Istruzioni »
(1) Rispondi a queste domande sul brano sugli oratori:
(a) In che mese e anno è partito il progetto?
(b) Quanti anni ha Francesco Caccin?
(c) Che età hanno i ragazzi che Chiara ha scelto di ascoltare?
(2) Continua il brano sugli oratori della Diocesi, riprendendo subito dopo la sua ultima frase.

Brano da leggere »
+-------+

Ne è scaturito un progetto che si è proposto, sin da subito (settembre 2018), di ridare significatività agli oratori nel complesso contesto sociale di oggi. A motivare il processo la percezione di un bisogno delle comunità di fare rete e la scelta di partire dal luogo di frontiera, quale è l’oratorio, come spazio da ri-abitare con spessore. Per questo sono stati coinvolti fin dall’inizio Caritas diocesana, Pastorale giovanile e Noi associazione come soggetti collaboratori dello studio, della progettazione, formazione e supervisione di queste nuove presenze che costituiscono un servizio segno in dieci Unità pastorali della Diocesi per favorire lo sviluppo delle comunità cristiane.

Chiara Tivelli, ora sostituita da Francesco Caccin (impegnati a Vicenza, San Lazzaro), Emilio Bizzotto (Bassano Del Grappa), Alessia Carraro (Schio), Giulia Bin (Vicenza, San Pio X), Alessandra Bolzonin (Breganze), Claudia Ferron (Valdagno), Francesca Zanotto (San Bonifacio), Elisabetta Pomi (Vicenza, Laghetto), Pietro Maroso (Tezze sul Brenta), Matilde Mantoan (Cologna Veneta) sono i dieci giovani che si sono inseriti, un anno e mezzo fa, nella vita di parrocchie e Unità Pastorali, e che vi rimarranno per un altro anno e mezzo, per offrire uno sguardo diverso ai responsabili dell’oratorio e delle comunità stesse.

Diversi i progetti che stanno mettendo in atto, ma un denominatore comune: fare rete con il tessuto sociale valorizzando le risorse umane e materiali presenti.

Francesco Caccin, 27 anni, operante a San Lazzaro in sostituzione a Chiara Tivelli da ottobre 2019, sintetizza così i quattro mesi di esperienza: “Un periodo denso, un contesto carico. Mi sono inserito in un progetto già avviato, e ho ripreso il lavoro di Chiara decidendo di portarlo avanti nella direzione delle sue intuizioni. Dopo un primo anno di osservazione, ora è tempo di concretizzare».

Il contesto sociale non è facile nell’Up Porta Ovest. Chiara ha puntato all’ascolto dei ragazzi, giovani dai 15 ai 18 anni, di diverse religioni, molti dei quali figli di immigrati, non necessariamente legati alla comunità cristiana, ma che vedono nell’oratorio un luogo di ritrovo. «Ora sto con loro, li ascolto, ci gioco, li rimprovero, e tutto ciò affiancato dai parroci dell’Up e da Sandro Maniglio, presidente di Noi San Lazzaro e da altri soci con cui condividiamo la visione».

+-------+

Estratto dei dati »
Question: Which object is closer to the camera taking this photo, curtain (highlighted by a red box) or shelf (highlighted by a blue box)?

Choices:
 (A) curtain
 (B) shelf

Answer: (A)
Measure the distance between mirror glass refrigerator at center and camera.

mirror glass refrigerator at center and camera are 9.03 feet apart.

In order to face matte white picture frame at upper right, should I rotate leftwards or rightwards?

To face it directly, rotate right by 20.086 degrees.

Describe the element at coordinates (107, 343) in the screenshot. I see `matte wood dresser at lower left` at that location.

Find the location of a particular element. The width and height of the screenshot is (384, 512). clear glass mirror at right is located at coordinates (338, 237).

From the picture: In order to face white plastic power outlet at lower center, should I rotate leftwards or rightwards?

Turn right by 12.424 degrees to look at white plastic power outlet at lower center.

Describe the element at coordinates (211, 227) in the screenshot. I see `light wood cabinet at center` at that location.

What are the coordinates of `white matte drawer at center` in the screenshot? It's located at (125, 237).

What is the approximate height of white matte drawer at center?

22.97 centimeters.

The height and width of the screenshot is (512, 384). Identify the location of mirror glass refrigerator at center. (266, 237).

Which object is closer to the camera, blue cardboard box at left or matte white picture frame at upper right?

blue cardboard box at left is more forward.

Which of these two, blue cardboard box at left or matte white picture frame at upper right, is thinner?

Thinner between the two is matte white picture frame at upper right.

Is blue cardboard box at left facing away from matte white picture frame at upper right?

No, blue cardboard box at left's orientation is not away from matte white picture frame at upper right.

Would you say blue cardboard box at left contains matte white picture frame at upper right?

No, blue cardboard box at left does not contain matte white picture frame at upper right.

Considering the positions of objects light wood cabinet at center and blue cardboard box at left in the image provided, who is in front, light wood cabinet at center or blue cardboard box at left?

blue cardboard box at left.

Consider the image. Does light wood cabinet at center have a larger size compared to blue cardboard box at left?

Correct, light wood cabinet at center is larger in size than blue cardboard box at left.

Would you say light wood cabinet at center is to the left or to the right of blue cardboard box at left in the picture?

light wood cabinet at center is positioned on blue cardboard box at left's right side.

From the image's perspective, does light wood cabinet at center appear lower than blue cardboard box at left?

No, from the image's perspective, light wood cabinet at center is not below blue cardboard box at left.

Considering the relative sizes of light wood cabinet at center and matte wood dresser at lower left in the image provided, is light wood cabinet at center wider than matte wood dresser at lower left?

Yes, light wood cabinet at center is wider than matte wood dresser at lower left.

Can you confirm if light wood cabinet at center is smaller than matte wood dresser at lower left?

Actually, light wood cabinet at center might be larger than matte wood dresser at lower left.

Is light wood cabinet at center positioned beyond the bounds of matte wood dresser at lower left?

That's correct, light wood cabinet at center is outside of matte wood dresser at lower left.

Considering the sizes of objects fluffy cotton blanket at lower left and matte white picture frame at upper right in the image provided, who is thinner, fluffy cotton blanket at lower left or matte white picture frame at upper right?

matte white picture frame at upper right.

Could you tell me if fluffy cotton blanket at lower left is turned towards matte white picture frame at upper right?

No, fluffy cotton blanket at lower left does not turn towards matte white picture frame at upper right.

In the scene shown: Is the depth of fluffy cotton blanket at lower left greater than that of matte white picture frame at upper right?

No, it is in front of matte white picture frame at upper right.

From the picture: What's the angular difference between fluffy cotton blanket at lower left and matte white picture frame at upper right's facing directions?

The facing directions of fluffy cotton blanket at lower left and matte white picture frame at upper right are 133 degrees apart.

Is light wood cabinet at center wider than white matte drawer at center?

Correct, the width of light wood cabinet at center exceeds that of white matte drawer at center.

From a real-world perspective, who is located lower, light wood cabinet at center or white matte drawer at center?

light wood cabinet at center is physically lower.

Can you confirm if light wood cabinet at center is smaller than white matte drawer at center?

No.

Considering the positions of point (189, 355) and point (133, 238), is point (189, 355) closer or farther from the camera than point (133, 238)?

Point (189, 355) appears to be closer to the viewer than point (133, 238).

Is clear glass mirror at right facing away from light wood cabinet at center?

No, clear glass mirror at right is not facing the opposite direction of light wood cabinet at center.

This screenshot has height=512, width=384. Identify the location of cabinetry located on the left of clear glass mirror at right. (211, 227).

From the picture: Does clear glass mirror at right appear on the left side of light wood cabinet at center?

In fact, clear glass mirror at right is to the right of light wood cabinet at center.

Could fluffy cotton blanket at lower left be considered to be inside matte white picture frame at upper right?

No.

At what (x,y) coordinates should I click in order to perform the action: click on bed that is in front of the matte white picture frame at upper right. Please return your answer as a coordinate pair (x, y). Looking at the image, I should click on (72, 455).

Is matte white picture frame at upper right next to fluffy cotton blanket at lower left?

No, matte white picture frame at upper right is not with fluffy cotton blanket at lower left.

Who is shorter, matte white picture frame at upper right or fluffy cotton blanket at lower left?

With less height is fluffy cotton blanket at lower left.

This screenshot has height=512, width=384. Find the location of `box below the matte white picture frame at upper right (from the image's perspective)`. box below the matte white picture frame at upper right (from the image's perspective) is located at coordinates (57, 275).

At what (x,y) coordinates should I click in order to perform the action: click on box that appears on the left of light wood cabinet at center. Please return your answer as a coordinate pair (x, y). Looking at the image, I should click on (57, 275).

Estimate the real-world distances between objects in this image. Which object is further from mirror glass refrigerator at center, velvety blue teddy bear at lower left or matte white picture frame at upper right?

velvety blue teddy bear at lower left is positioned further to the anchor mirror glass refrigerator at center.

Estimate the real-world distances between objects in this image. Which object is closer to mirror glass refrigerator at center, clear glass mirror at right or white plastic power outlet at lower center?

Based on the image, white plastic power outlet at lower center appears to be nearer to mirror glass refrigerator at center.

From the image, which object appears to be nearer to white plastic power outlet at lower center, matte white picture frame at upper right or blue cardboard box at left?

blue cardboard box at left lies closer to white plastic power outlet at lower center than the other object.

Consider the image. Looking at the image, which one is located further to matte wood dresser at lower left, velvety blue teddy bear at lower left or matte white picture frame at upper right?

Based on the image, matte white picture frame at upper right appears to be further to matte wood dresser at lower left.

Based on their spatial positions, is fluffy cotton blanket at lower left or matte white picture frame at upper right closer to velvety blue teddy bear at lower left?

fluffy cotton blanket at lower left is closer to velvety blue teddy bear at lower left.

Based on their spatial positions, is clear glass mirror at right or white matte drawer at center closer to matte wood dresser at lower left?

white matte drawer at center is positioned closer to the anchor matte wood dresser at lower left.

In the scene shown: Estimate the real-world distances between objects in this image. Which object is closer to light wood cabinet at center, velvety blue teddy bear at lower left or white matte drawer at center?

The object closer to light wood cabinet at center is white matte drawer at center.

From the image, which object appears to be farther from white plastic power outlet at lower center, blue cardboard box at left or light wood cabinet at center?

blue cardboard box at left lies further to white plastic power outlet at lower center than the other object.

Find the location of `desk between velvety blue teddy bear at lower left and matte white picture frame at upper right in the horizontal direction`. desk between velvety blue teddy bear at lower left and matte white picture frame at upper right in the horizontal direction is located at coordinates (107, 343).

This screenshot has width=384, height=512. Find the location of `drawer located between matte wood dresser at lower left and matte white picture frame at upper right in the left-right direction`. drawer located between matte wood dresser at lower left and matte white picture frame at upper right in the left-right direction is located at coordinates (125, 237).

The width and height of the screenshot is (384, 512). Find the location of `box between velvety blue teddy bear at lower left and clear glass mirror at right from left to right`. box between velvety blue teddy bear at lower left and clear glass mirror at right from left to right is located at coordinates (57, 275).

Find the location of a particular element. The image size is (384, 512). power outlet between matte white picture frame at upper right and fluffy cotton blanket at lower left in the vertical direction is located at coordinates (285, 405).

+-------+

Risposte in ordine »
(1)
(a) Settembre 2018.
(b) 27 anni.
(c) Dai 15 ai 18 anni.

(2)
Altra zona, altri progetti in corso. La 27enne Elisabetta Pomi, impegnata a Laghetto, racconta di un importante traguardo raggiunto già a metà strada del percorso Animatori di Comunità: Sharing inclusivo a misura di quartiere, un progetto sottoposto alla Fondazione Cariverona e vinto. Il nome divulgativo sarà Giranoi. «Il bando è stato vinto attraverso il Circolo Noi e con parte dei fondi sono state ristrutturate le stanze parrocchiali inutilizzate. Lì verrà, a breve, aperto un mercatino di vestiti usati per adulti e bambini. L’idea è quella di portare vestiti e raccontare la storia di questi a chi verrà a scambiarli, di modo da ridare valore agli abiti e alle persone». A questa idea si affianca quella del riciclo, tematica portante oggigiorno, dello scambio, e del fare rete con le famiglie, le scuole e le Associazioni della comunità. «C’è la volontà di coinvolgere nel progetto anche giovani inoccupati, disoccupati e che abbiano piacere di mettere il loro tempo a disposizione per un servizio significativo» conclude Elisabetta.

Dal 2018 a oggi gli animatori sono formati e supervisionati dai formatori Marcello Manea, Lucia Ferraro, Carlo Presotto i quali, dopo essersi messi in ascolto dei desideri del Vescovo assieme alla Pastorale giovanile, hanno offerto un percorso di appoggio nello sviluppo di contenuti, di supervisione, di accompagnamento per rendere consapevoli gli animatori di questo ruolo. «È un progetto estremamente ricco e complesso – commenta Ferraro -: dieci oratori significano dieci storie diverse, con possibilità economico-finanziarie e di risorse umane diverse, con velocità di pensiero diverse. Detto ciò, i risultati ad oggi sono positivi, perché ovunque la presenza dell’Animatore di Comunità ha agitato le acque. Ci sono realtà con segni evidenti di questo cambiamento, in altre è più lento, ma è in atto. Ma soprattutto c’è la consapevolezza che la figura dell’Animatore di Comunità è importante e sta attuando cambiamenti (anche economici)».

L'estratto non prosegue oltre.